THE PROBLEM: Copy each of the rows below verbatim, keeping every character unchanged.

Start of DATA TO USE

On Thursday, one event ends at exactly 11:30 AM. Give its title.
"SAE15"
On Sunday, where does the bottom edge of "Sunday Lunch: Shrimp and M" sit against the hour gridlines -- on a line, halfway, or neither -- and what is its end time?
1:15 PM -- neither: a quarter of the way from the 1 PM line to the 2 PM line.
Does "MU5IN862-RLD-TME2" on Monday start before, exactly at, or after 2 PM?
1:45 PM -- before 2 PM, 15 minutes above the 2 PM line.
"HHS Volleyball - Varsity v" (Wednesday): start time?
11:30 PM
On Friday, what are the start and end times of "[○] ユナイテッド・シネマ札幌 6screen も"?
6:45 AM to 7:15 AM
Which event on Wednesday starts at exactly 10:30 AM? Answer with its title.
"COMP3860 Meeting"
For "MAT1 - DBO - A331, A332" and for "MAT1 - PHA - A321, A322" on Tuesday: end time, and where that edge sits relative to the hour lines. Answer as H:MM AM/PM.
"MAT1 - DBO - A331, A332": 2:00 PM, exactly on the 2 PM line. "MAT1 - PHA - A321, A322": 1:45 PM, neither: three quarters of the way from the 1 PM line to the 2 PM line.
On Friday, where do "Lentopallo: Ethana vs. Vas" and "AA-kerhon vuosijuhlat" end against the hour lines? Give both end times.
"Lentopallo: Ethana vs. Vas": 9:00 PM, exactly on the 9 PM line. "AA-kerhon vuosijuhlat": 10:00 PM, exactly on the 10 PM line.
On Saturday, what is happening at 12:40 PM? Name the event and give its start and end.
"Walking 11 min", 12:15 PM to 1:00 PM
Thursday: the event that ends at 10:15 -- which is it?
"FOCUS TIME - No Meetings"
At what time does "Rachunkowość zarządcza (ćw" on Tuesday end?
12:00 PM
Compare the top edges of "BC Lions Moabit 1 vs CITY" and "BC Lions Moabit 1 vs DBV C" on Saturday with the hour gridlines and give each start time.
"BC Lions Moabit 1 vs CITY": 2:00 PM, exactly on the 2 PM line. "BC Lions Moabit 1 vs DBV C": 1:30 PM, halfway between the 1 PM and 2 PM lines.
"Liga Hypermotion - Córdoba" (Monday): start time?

End of DATA TO USE

EXERCISE OUTPUT:
On Thursday, one event ends at exactly 11:30 AM. Give its title.
"SAE15"
On Sunday, where does the bottom edge of "Sunday Lunch: Shrimp and M" sit against the hour gridlines -- on a line, halfway, or neither -- and what is its end time?
1:15 PM -- neither: a quarter of the way from the 1 PM line to the 2 PM line.
Does "MU5IN862-RLD-TME2" on Monday start before, exactly at, or after 2 PM?
1:45 PM -- before 2 PM, 15 minutes above the 2 PM line.
"HHS Volleyball - Varsity v" (Wednesday): start time?
11:30 PM
On Friday, what are the start and end times of "[○] ユナイテッド・シネマ札幌 6screen も"?
6:45 AM to 7:15 AM
Which event on Wednesday starts at exactly 10:30 AM? Answer with its title.
"COMP3860 Meeting"
For "MAT1 - DBO - A331, A332" and for "MAT1 - PHA - A321, A322" on Tuesday: end time, and where that edge sits relative to the hour lines. Answer as H:MM AM/PM.
"MAT1 - DBO - A331, A332": 2:00 PM, exactly on the 2 PM line. "MAT1 - PHA - A321, A322": 1:45 PM, neither: three quarters of the way from the 1 PM line to the 2 PM line.
On Friday, where do "Lentopallo: Ethana vs. Vas" and "AA-kerhon vuosijuhlat" end against the hour lines? Give both end times.
"Lentopallo: Ethana vs. Vas": 9:00 PM, exactly on the 9 PM line. "AA-kerhon vuosijuhlat": 10:00 PM, exactly on the 10 PM line.
On Saturday, what is happening at 12:40 PM? Name the event and give its start and end.
"Walking 11 min", 12:15 PM to 1:00 PM
Thursday: the event that ends at 10:15 -- which is it?
"FOCUS TIME - No Meetings"
At what time does "Rachunkowość zarządcza (ćw" on Tuesday end?
12:00 PM
Compare the top edges of "BC Lions Moabit 1 vs CITY" and "BC Lions Moabit 1 vs DBV C" on Saturday with the hour gridlines and give each start time.
"BC Lions Moabit 1 vs CITY": 2:00 PM, exactly on the 2 PM line. "BC Lions Moabit 1 vs DBV C": 1:30 PM, halfway between the 1 PM and 2 PM lines.
"Liga Hypermotion - Córdoba" (Monday): start time?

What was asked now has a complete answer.